Stated task | Output every line of the records below as a JSON list of strings, with one string per line and no blank lines. Leave the pictures out.

(Extracted records)
# # # # # # #
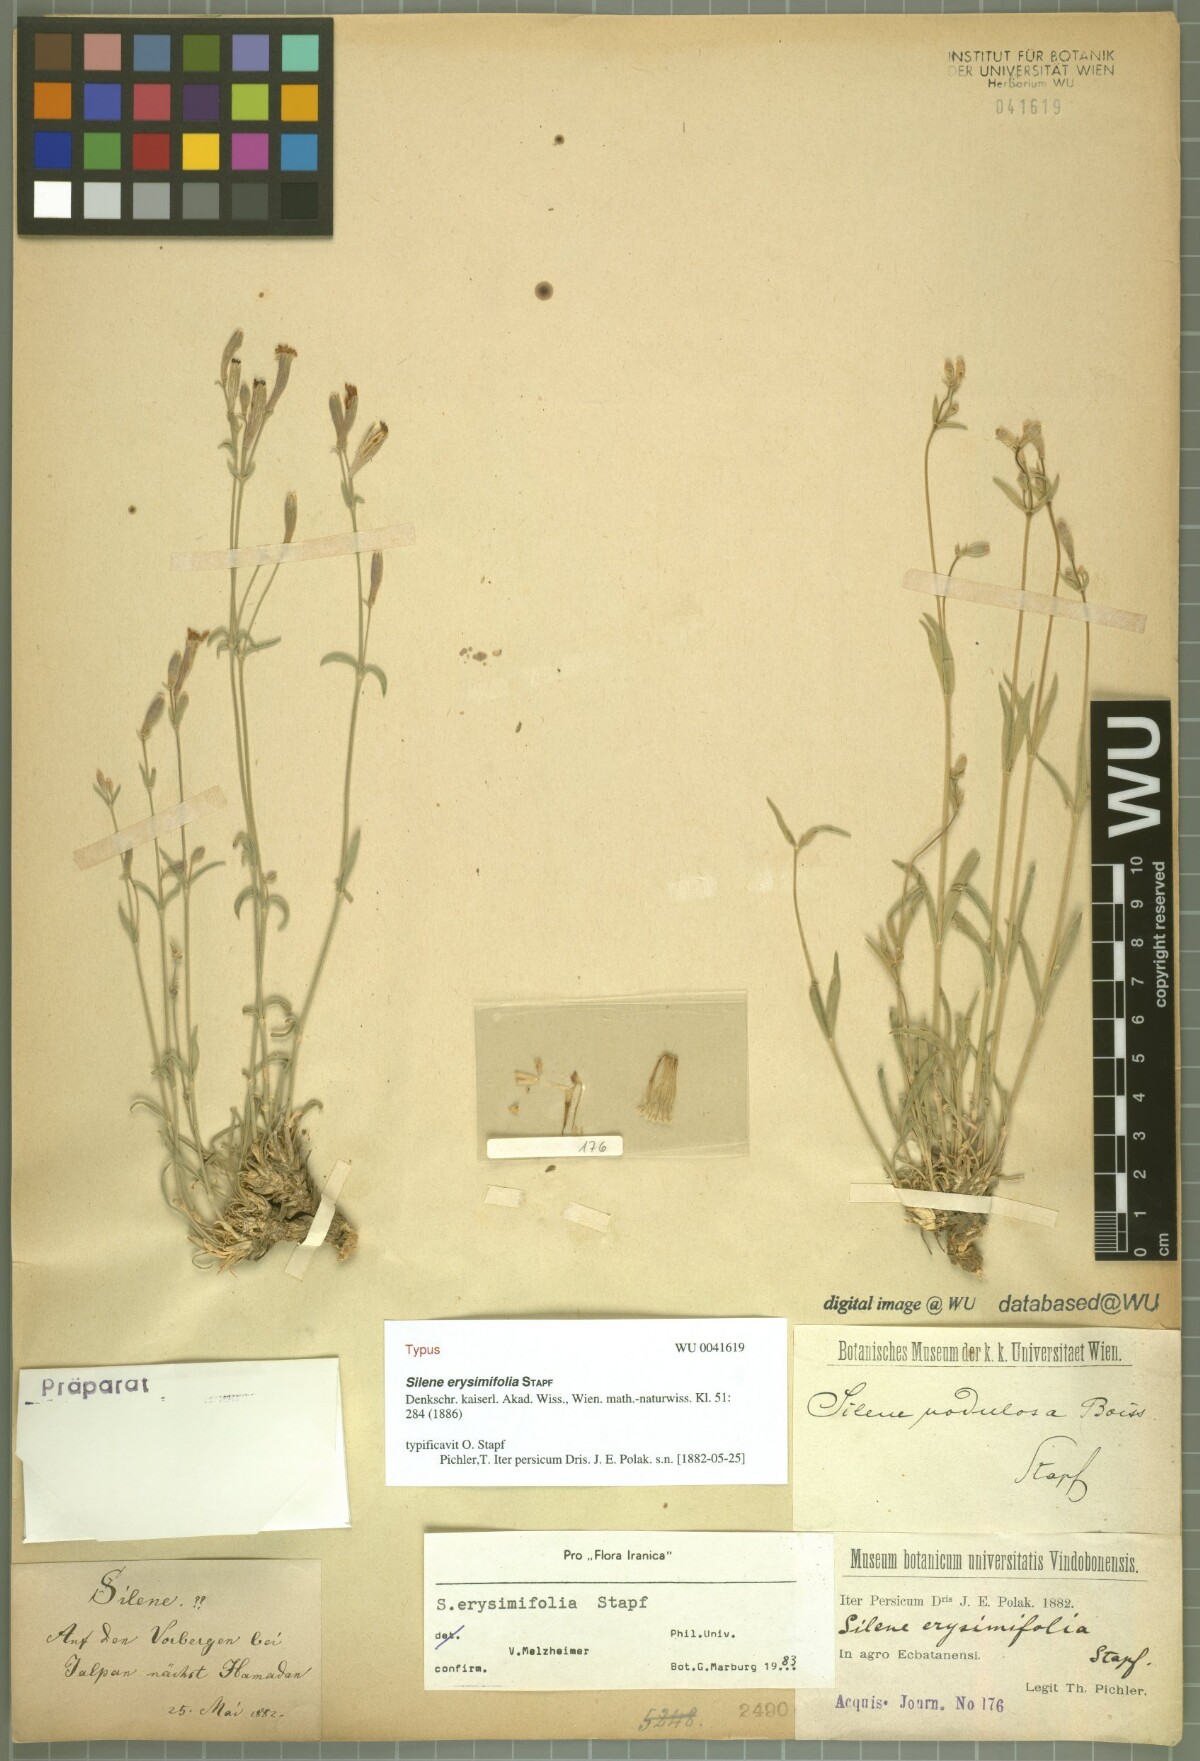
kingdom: Plantae
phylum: Tracheophyta
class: Magnoliopsida
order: Caryophyllales
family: Caryophyllaceae
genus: Silene
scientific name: Silene erysimifolia
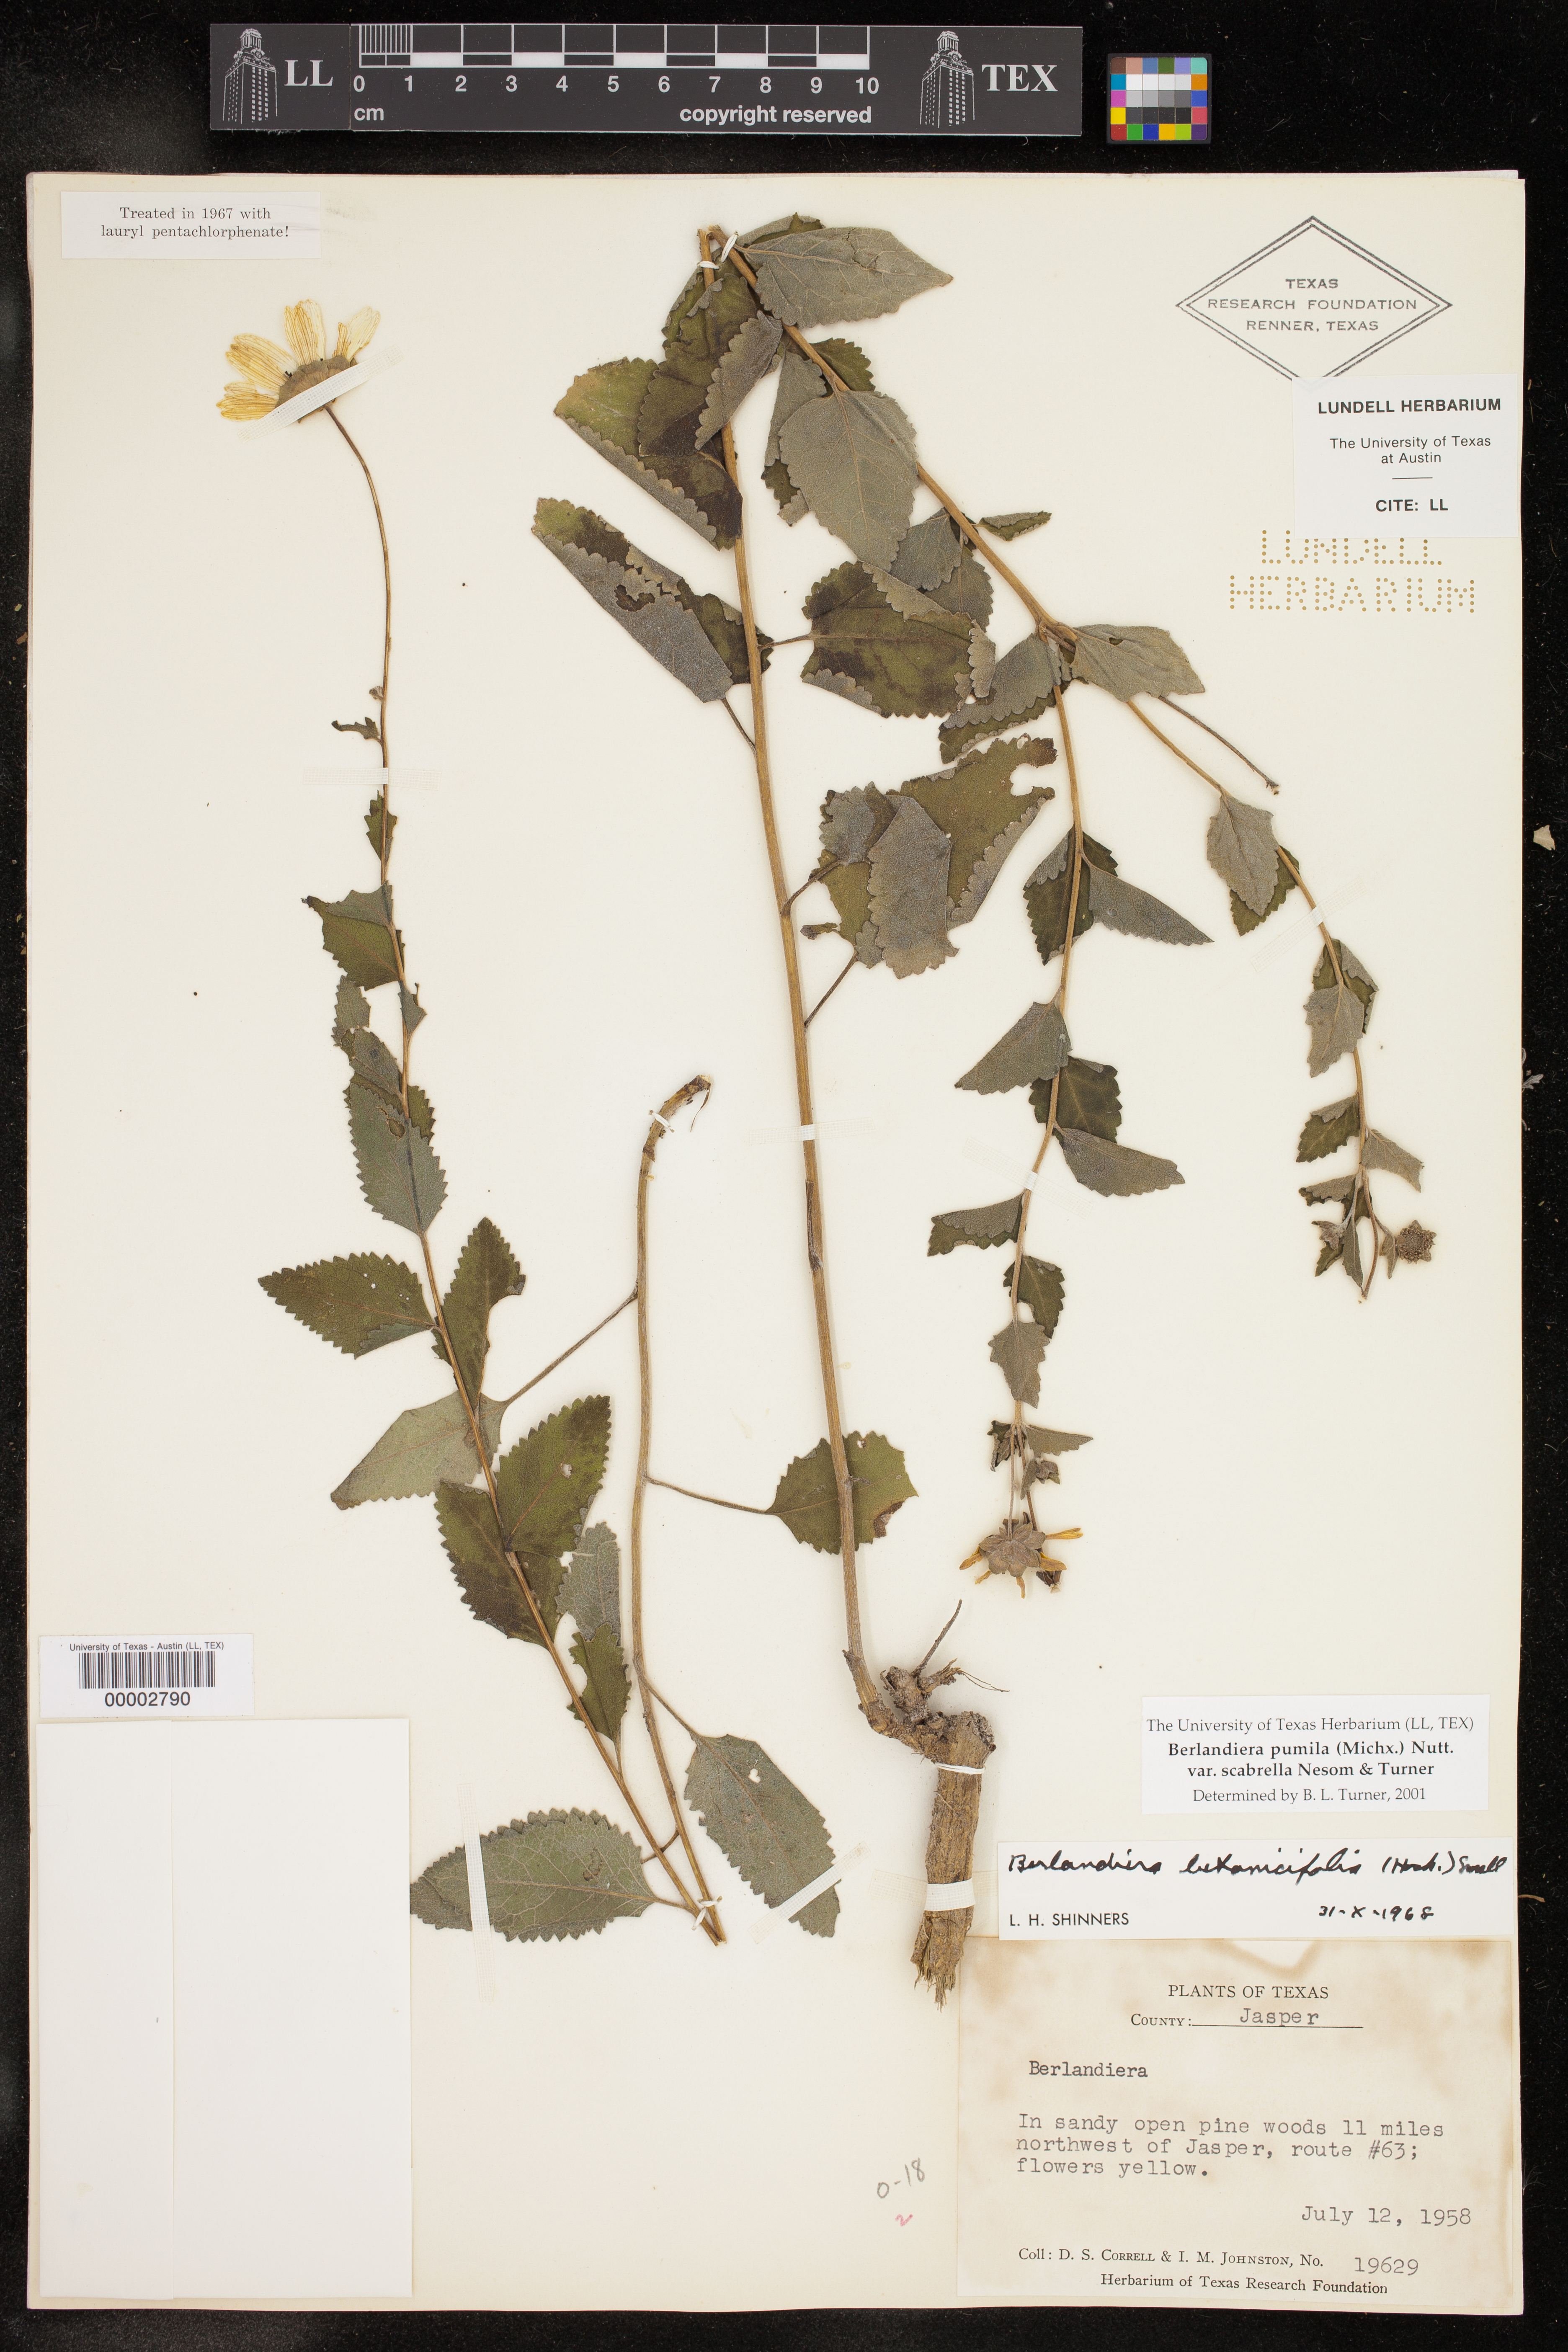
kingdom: Plantae
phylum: Tracheophyta
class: Magnoliopsida
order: Asterales
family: Asteraceae
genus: Berlandiera
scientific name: Berlandiera betonicifolia
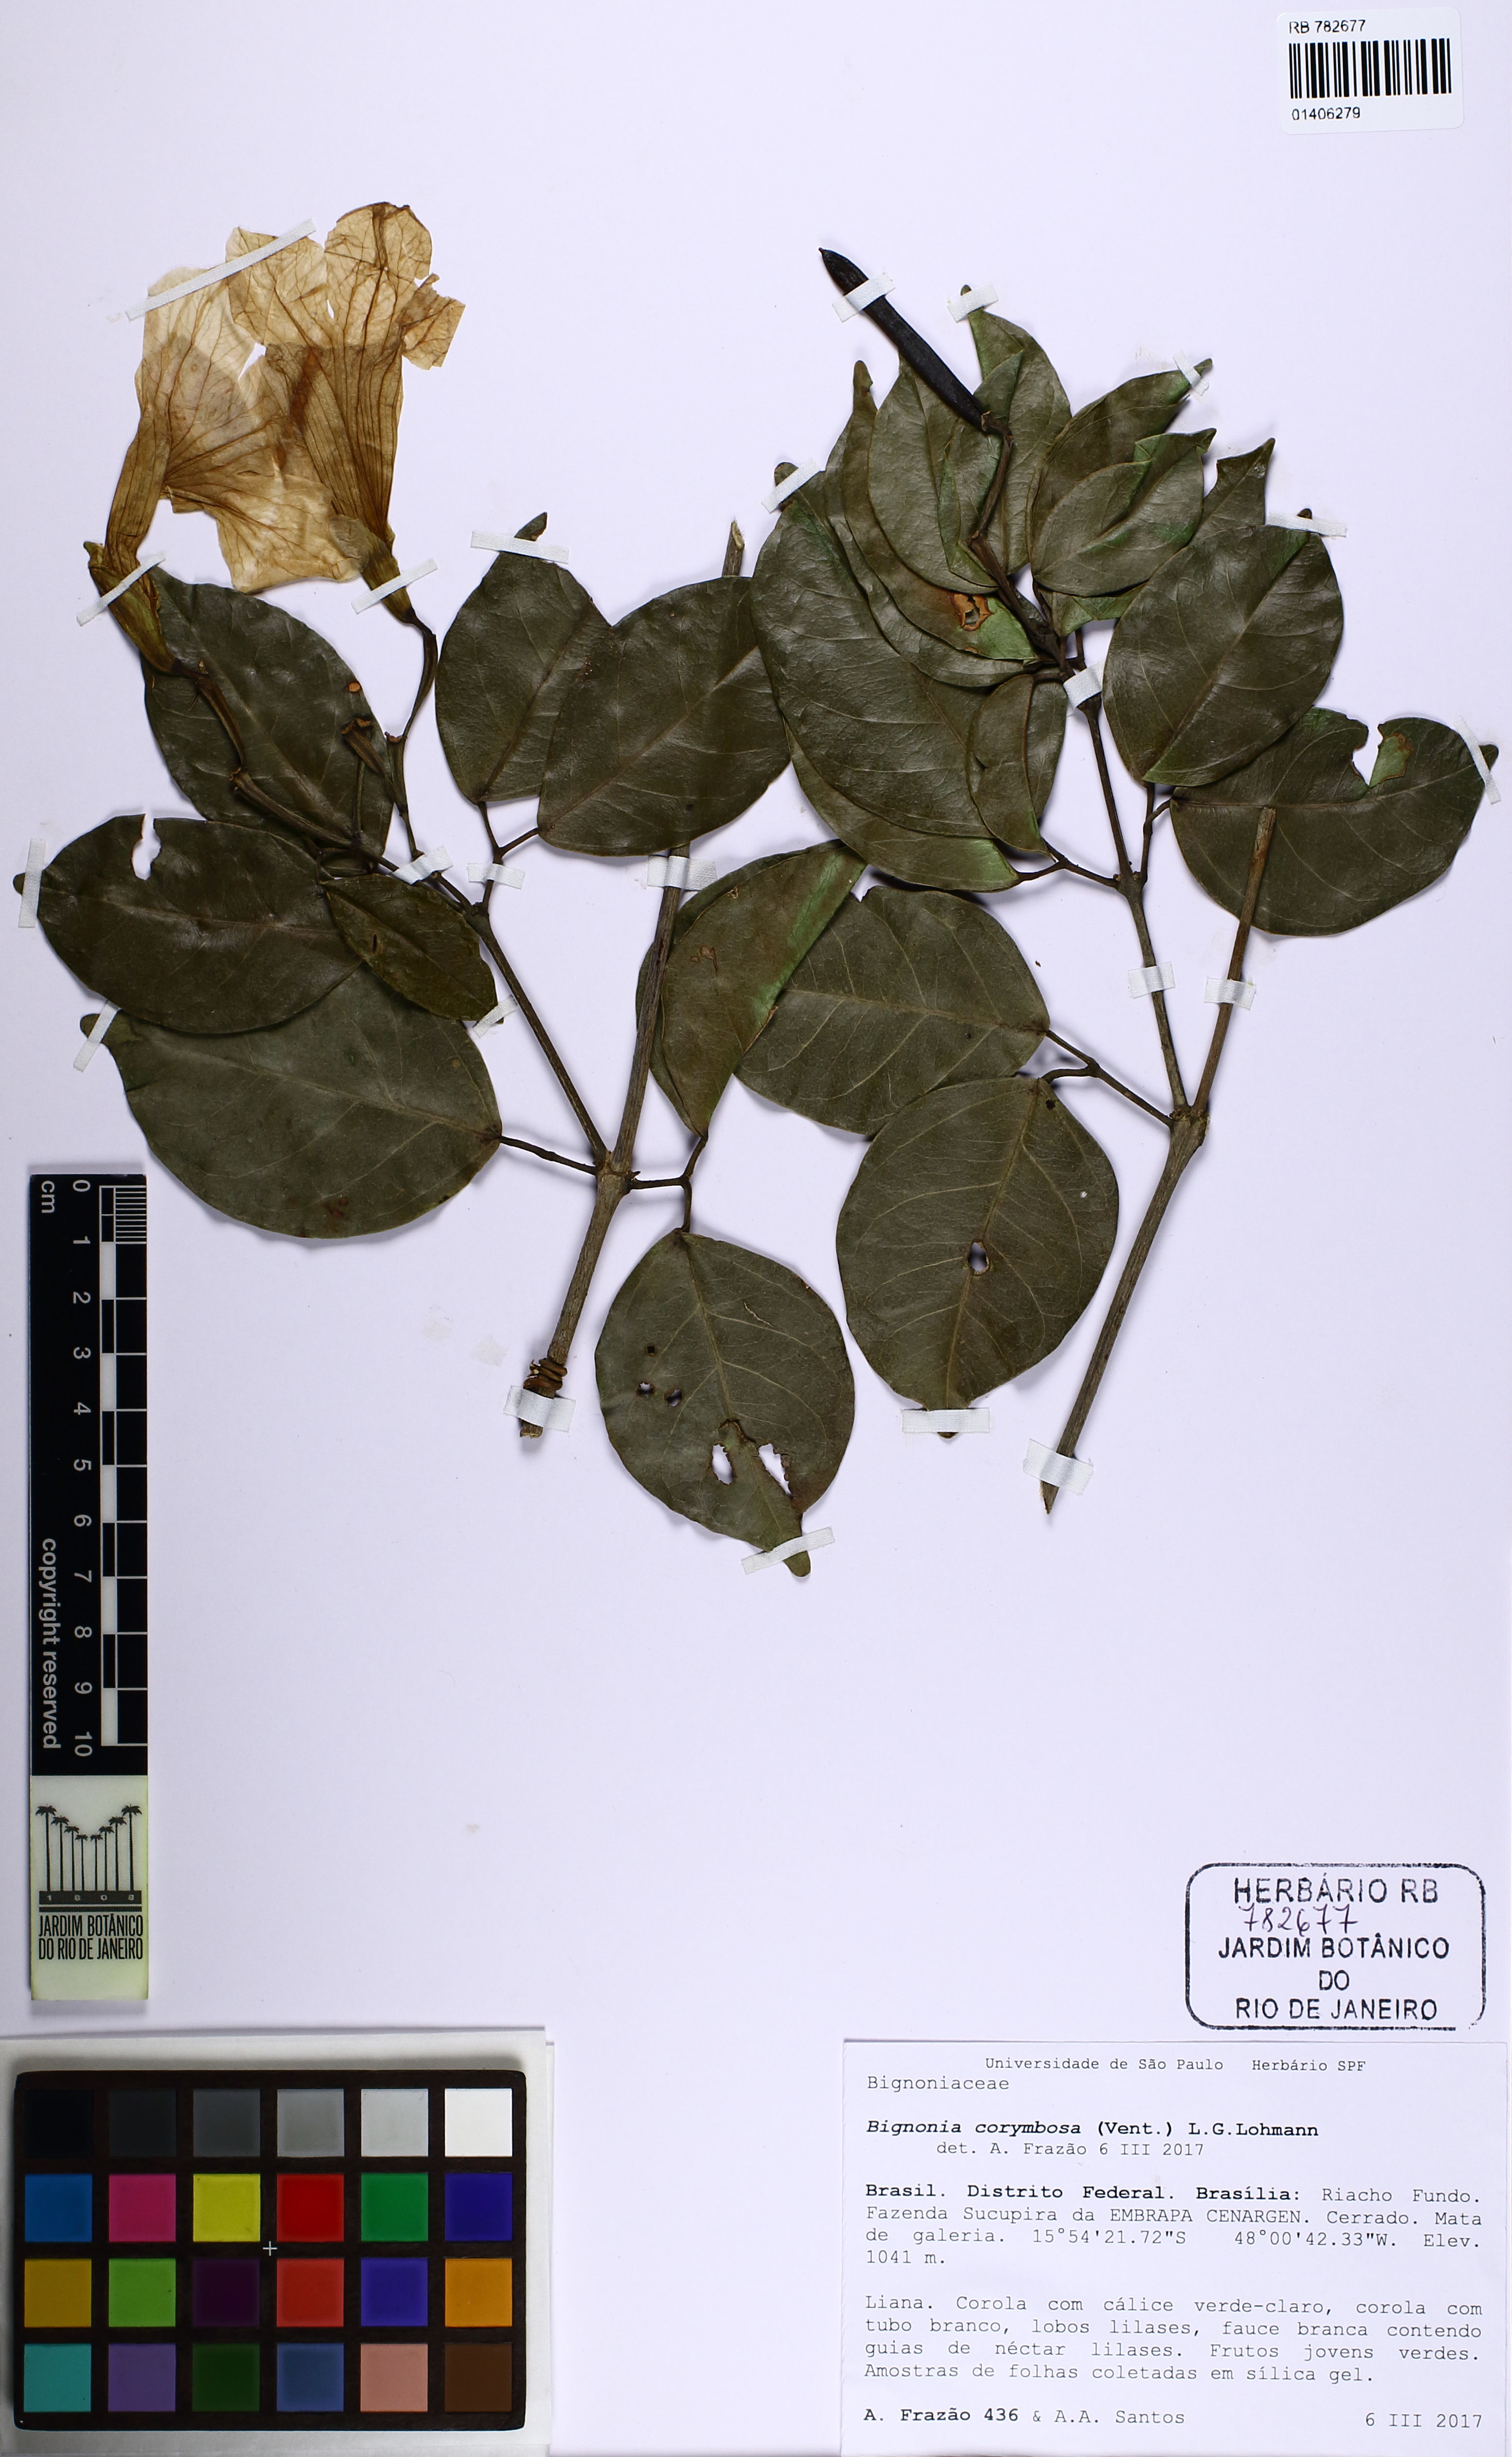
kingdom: Plantae
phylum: Tracheophyta
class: Magnoliopsida
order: Lamiales
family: Bignoniaceae
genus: Bignonia
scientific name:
# # # # # # #
Written solution |
[
  "kingdom: Plantae",
  "phylum: Tracheophyta",
  "class: Magnoliopsida",
  "order: Caryophyllales",
  "family: Caryophyllaceae",
  "genus: Silene",
  "scientific name: Silene erysimifolia",
  "kingdom: Plantae",
  "phylum: Tracheophyta",
  "class: Magnoliopsida",
  "order: Asterales",
  "family: Asteraceae",
  "genus: Berlandiera",
  "scientific name: Berlandiera betonicifolia",
  "kingdom: Plantae",
  "phylum: Tracheophyta",
  "class: Magnoliopsida",
  "order: Lamiales",
  "family: Bignoniaceae",
  "genus: Bignonia",
  "scientific name:"
]